Wall Street Closes Lower for a Second Straight Day as Oil and the Fed Weigh on Sentiment

The S&P 500 settled at 6,606.49, down 0.27 percent, after falling as much as one percent during the morning session and briefly dipping below its 200-day moving average.

Thursday’s session ended the way Wednesday’s did, with all three major indices lower and the word “stagflation” circulating more openly on trading floors than at any point since 2022.

The S&P 500 settled at 6,606.49, down 0.27 percent, after falling as much as one percent during the morning session and briefly dipping below its 200-day moving average of 6,619.14 for the first time since May.

The Dow Jones Industrial Average shed 203.72 points, or 0.44 percent, to close at 46,021.43, while the Nasdaq Composite fell 0.28 percent to end at 22,090.69.

All three indices recovered meaningfully from their session lows, where the Dow had been down nearly 500 points and the Nasdaq had fallen as much as 1.4 percent, before buying came in during the final stretch of trade.

The recovery owed something to remarks from Israeli Prime Minister Benjamin Netanyahu, who stated that Iran can no longer enrich uranium or manufacture ballistic missiles after nearly three weeks of conflict, comments that circulated through news wires in the late afternoon and lifted futures above flat in after-hours trading.

Brent Crude, the International benchmark, advanced roughly 1.2 percent to settle at $108.65 per barrel, its highest close since July 2022, while WTI fell modestly by around 0.2 percent to $96.14, reflecting slightly different assessments of short-term supply disruption risk.

The broader concern that oil above $100 will continue feeding into consumer prices, already running at 3.1 percent on the core PCE measure, has pushed June rate hike odds past rate cut odds on the CME FedWatch tool for the first time in this cycle.

Gold, meanwhile, is heading for its worst week since February 1983, down roughly ten percent on the week, a counterintuitive move explained by dollar strength and forced institutional selling under margin pressure rather than any reassessment of its inflation-hedge qualities.

Silver fared worse still, falling more than ten percent on the day and pacing for its worst weekly performance since January, a decline that has confounded investors positioned for commodity inflation beneficiaries heading into spring.

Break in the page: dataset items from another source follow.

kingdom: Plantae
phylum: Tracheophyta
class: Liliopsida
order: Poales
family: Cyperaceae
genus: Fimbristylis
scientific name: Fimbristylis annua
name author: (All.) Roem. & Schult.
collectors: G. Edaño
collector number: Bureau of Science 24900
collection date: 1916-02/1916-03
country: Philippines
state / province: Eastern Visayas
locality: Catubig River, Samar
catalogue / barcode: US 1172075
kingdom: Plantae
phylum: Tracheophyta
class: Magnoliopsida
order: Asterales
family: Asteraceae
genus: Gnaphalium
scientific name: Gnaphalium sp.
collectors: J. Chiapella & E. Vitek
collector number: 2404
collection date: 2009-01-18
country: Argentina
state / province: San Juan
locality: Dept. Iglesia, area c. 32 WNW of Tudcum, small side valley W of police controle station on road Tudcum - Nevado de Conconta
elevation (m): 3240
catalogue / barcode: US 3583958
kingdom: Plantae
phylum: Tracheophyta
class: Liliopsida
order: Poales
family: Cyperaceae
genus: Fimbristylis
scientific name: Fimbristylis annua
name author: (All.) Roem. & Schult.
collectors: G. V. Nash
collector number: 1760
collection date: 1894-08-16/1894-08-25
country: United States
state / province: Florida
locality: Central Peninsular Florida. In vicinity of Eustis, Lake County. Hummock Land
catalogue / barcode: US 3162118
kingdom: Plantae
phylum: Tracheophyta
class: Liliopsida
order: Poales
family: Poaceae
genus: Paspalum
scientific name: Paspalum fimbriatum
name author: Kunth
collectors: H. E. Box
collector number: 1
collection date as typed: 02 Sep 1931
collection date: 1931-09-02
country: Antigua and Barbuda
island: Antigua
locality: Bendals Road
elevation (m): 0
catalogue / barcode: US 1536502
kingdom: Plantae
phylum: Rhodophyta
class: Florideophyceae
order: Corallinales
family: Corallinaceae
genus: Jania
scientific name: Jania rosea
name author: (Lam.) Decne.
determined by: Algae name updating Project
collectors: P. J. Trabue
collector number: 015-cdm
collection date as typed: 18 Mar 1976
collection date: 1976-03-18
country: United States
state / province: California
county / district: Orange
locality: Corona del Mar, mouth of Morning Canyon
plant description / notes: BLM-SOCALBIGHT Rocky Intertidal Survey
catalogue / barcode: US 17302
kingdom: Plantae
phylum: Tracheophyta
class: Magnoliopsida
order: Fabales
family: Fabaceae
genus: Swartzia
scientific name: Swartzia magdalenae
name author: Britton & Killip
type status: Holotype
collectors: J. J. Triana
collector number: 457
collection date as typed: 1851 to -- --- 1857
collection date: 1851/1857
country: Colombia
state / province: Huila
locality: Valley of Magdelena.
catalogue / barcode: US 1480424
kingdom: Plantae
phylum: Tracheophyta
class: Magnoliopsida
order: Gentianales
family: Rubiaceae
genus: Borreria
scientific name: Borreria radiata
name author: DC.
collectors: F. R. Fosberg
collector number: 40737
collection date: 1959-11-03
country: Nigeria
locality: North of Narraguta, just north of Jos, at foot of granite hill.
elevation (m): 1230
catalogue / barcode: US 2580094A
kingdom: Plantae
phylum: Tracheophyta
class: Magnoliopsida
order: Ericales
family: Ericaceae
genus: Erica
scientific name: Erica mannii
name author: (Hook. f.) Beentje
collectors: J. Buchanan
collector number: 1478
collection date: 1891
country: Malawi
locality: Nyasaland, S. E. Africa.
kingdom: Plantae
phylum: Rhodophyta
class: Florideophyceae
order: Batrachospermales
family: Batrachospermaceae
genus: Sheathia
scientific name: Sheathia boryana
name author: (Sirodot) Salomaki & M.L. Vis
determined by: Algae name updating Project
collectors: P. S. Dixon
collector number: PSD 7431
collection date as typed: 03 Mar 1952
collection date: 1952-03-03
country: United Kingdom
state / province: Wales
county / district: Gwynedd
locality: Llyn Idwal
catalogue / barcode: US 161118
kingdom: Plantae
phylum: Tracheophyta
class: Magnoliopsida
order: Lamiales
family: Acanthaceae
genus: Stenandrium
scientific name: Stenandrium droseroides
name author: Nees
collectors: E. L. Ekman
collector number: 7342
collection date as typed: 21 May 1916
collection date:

The bond market’s reaction has been equally significant, with Treasuries selling off sharply before bouncing after the Netanyahu remarks, the two-year and ten-year spread widening in a bear steepening that historically signals markets pricing in more inflation ahead rather than more growth.

For the S&P 500 to avoid confirming its first sustained close below the 200-day moving average since May 2025, buyers will need to step in decisively during Friday’s session, and the diplomatic language emerging from Washington and Jerusalem provides just enough cover for that to happen without anyone having to call a genuine inflection point.